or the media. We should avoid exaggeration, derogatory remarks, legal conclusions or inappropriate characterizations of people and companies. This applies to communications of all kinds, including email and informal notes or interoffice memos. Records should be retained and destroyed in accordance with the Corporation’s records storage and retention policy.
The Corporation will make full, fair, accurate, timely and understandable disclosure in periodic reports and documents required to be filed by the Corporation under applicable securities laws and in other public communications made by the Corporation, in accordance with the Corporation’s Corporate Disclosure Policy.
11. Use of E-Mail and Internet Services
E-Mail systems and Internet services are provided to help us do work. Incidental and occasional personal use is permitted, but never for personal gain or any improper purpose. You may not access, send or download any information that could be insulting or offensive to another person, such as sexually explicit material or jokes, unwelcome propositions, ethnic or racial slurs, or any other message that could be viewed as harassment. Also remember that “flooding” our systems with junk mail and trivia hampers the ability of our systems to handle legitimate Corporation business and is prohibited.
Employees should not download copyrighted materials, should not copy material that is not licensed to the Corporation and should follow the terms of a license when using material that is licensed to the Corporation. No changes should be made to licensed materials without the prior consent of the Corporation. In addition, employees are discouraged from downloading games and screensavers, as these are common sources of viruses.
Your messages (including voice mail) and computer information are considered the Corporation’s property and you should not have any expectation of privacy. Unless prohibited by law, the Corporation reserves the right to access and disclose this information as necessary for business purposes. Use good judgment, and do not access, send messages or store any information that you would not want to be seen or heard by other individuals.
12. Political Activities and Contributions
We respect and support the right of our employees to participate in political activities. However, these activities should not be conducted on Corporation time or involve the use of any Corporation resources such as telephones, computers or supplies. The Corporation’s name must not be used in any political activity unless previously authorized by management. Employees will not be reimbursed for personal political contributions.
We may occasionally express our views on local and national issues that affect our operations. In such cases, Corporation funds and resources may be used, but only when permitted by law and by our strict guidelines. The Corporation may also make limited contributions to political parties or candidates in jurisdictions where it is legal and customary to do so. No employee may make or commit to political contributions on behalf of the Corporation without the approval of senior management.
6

################

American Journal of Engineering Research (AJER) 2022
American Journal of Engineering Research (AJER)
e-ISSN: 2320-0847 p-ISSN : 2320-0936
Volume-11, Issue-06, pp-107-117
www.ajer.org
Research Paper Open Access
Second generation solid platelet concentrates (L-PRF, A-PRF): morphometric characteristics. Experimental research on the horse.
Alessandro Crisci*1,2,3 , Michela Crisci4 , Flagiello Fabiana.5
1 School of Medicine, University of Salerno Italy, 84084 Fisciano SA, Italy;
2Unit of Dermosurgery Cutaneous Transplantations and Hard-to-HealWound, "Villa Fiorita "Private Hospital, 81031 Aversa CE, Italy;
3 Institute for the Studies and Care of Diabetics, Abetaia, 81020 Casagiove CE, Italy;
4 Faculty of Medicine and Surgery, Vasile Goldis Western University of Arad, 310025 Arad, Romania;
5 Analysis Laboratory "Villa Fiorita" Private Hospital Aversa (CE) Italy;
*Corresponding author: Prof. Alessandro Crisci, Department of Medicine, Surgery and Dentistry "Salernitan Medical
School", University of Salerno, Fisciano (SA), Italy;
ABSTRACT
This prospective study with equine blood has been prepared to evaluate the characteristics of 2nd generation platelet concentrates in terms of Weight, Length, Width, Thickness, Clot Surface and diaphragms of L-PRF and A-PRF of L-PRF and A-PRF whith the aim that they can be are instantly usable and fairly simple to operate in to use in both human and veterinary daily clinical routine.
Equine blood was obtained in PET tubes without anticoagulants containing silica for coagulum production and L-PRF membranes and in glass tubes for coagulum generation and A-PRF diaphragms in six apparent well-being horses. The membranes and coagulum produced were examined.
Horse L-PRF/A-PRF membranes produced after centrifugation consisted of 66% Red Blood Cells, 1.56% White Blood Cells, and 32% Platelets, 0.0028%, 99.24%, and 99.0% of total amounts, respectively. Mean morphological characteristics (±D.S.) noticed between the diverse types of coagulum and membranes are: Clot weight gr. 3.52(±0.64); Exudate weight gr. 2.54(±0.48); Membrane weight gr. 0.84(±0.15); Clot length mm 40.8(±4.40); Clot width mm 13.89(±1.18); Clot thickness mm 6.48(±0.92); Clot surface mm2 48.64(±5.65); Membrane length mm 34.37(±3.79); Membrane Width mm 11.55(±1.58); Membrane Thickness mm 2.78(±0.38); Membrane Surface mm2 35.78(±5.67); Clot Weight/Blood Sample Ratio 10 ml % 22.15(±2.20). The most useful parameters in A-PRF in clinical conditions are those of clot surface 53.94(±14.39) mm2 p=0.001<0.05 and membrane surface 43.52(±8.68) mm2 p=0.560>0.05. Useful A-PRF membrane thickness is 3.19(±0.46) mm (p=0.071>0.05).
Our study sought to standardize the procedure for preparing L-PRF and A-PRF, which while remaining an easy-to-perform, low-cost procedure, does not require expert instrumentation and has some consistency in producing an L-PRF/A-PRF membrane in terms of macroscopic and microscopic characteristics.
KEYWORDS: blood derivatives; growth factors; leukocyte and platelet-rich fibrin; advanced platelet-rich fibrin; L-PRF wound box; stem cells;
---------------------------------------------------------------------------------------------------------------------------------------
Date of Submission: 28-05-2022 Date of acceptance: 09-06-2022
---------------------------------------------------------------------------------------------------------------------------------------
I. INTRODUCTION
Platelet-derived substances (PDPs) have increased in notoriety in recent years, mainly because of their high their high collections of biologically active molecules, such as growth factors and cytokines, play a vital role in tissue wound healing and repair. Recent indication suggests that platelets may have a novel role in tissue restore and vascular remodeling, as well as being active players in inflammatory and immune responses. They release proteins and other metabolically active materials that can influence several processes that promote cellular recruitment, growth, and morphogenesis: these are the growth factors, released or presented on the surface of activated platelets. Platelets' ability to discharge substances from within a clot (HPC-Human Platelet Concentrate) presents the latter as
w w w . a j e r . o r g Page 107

################

Beginning with the line that has "Alessandro Crisci*1,2,3 , Michela" and ending with the line that has "Equine blood was", set down the lines above exactly and include no others.

Alessandro Crisci*1,2,3 , Michela Crisci4 , Flagiello Fabiana.5
1 School of Medicine, University of Salerno Italy, 84084 Fisciano SA, Italy;
2Unit of Dermosurgery Cutaneous Transplantations and Hard-to-HealWound, "Villa Fiorita "Private Hospital, 81031 Aversa CE, Italy;
3 Institute for the Studies and Care of Diabetics, Abetaia, 81020 Casagiove CE, Italy;
4 Faculty of Medicine and Surgery, Vasile Goldis Western University of Arad, 310025 Arad, Romania;
5 Analysis Laboratory "Villa Fiorita" Private Hospital Aversa (CE) Italy;
*Corresponding author: Prof. Alessandro Crisci, Department of Medicine, Surgery and Dentistry "Salernitan Medical
School", University of Salerno, Fisciano (SA), Italy;
ABSTRACT
This prospective study with equine blood has been prepared to evaluate the characteristics of 2nd generation platelet concentrates in terms of Weight, Length, Width, Thickness, Clot Surface and diaphragms of L-PRF and A-PRF of L-PRF and A-PRF whith the aim that they can be are instantly usable and fairly simple to operate in to use in both human and veterinary daily clinical routine.
Equine blood was obtained in PET tubes without anticoagulants containing silica for coagulum production and L-PRF membranes and in glass tubes for coagulum generation and A-PRF diaphragms in six apparent well-being horses. The membranes and coagulum produced were examined.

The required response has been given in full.